The Orlando Sentinel has a good rundown of Ladapo's skepticism of or advocacy against many of the standard public health protocols adopted around the world to mitigate the virus:
In a June Wall Street Journal piece headlined, “Are Covid Vaccines Riskier Than Advertised?”, Ladapo wrote, “Some scientists have raised concerns that the safety risks of Covid-19 vaccines have been underestimated.” He argued that COVID vaccines could be attributable to a spike in deaths in some countries such as Norway and decried “Anti-Trump politics in the spring of 2020 [that] mushroomed into social-media censorship.”
He wrote another Wall Street Journal op-ed last week entitled, “Vaccine Mandates Can’t Stop Covid’s Spread.” He argued that because many carriers are asymptomatic, “It isn’t practical to punish adults who have no symptoms. … Doctors and public health officials used to understand that stopping spread is usually not practical.”
In an April Wall Street Journal op-ed entitled, “An American Epidemic of ‘Covid Mania’,” Ladapo argued the U.S. response to COVID, which has now killed 676,000 in the U.S. including nearly 52,000 in Florida, was an “overreaction” and the disease “never posed a serious threat to social and economic institutions.”

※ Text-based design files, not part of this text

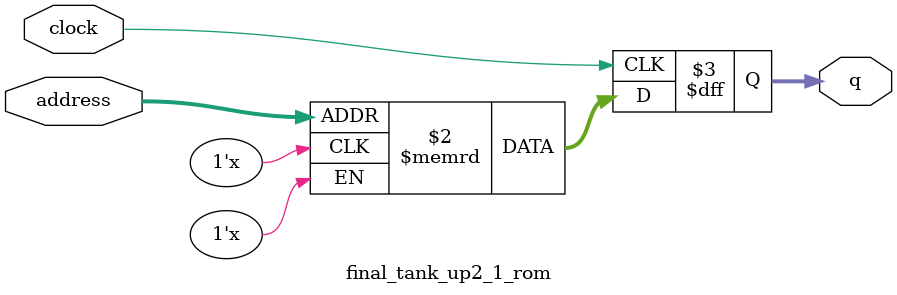
<source format=sv>
module final_tank_up2_1_rom (
	input logic clock,
	input logic [9:0] address,
	output logic [3:0] q
);

logic [3:0] memory [0:1023] /* synthesis ram_init_file = "./final_tank_up2_1/final_tank_up2_1.mif" */;

always_ff @ (posedge clock) begin
	q <= memory[address];
end

endmodule

</source>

DeSantis will be able to use Ladapo as a weapon as he proceeds with his war on Covid restrictions, which have included punishing school districts that have defied his attempts at banning mask mandates in schools and barring companies from requiring employee vaccines. With Ladapo’s elite credentials, DeSantis can claim his denialism has the imprimatur of an elite doctor, and he likely can feature Ladapo far more regularly in news conferences than his predecessor without worrying about being contradicted.
DeSantis seems to be taking Florida even further down a path of Covid chaos. One hopes other Republican governors don’t try to follow his lead.